11. Il résulte de l'instruction que l'indu de prime d'activité dont le remboursement est réclamé à Mme D provient des mêmes raisons que celles évoquées au point 7. En conséquence, c'est à bon droit et sans commettre d'erreur d'appréciation que la caisse d'allocations familiales a recalculé la prime d'activité pour la période concernée en tenant compte de cette information.

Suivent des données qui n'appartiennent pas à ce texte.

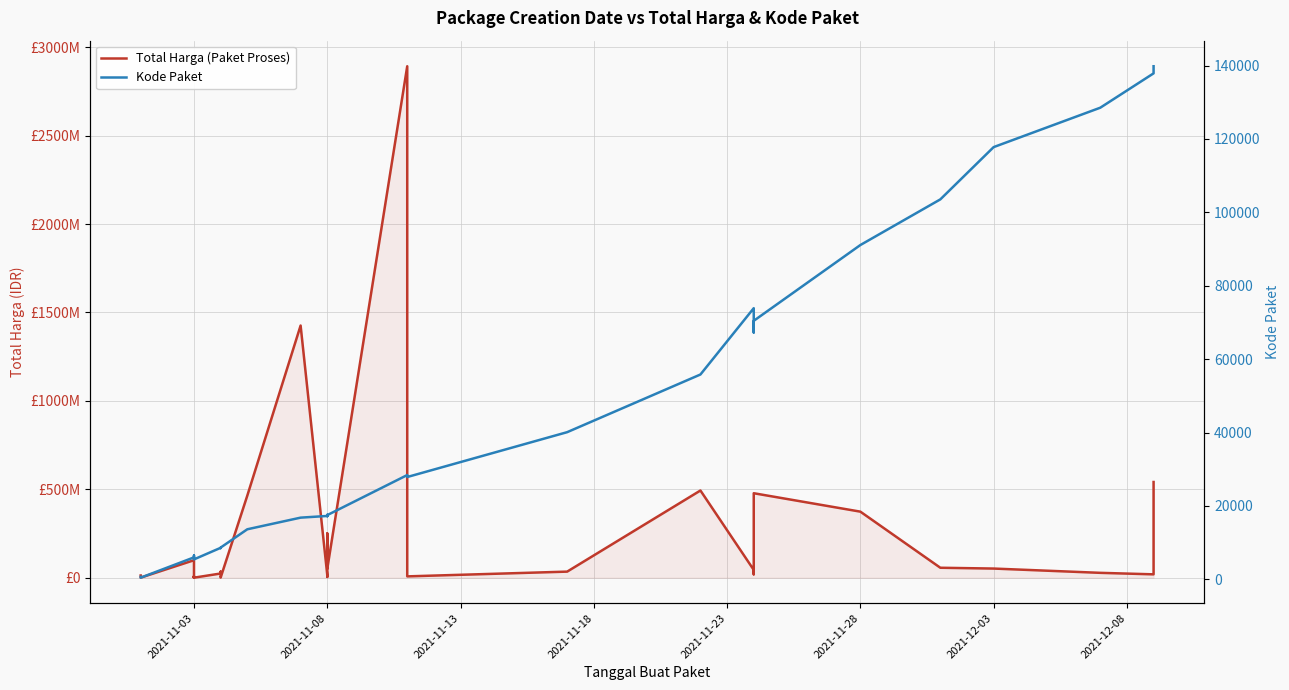

Is the value of Total Harga (Paket Proses) at 24 greater than the value of Kode Paket at 24?

Yes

Par suite, elle n'est pas fondée à demander l'annulation de la décision du 5 décembre 2022 de la caisse d'allocations familiales de la Moselle.
12. Il résulte de tout ce qui précède que la requête de Mme D ne peut être que rejetée y compris, par voie de conséquence, les conclusions à fin au titre de l'article L 761-1 du code de justice administrative.
D E C I D E :
Article 1. La requête de Mme D est rejetée.
Article 2. Le présent jugement sera notifié à Mme A D, à la Caisse d'allocations familiales de la Moselle et au département de la Moselle.
Rendu public par mise à disposition au greffe le 3 octobre 2024.
Le magistrat désigné,
H. SIMONLa greffière,
F. DOGUI
La République mande et ordonne au préfet de la Moselle, au ministre de la transition écologique et de la cohésion des territoires et au ministère des solidarités, de l'autonomie et des personnes handicapées, chacun en ce qui le concerne ou à tous commissaires de justice à ce requis en ce qui concerne les voies de droit commun contre les parties privées, de pourvoir à l'exécution de la présente décision.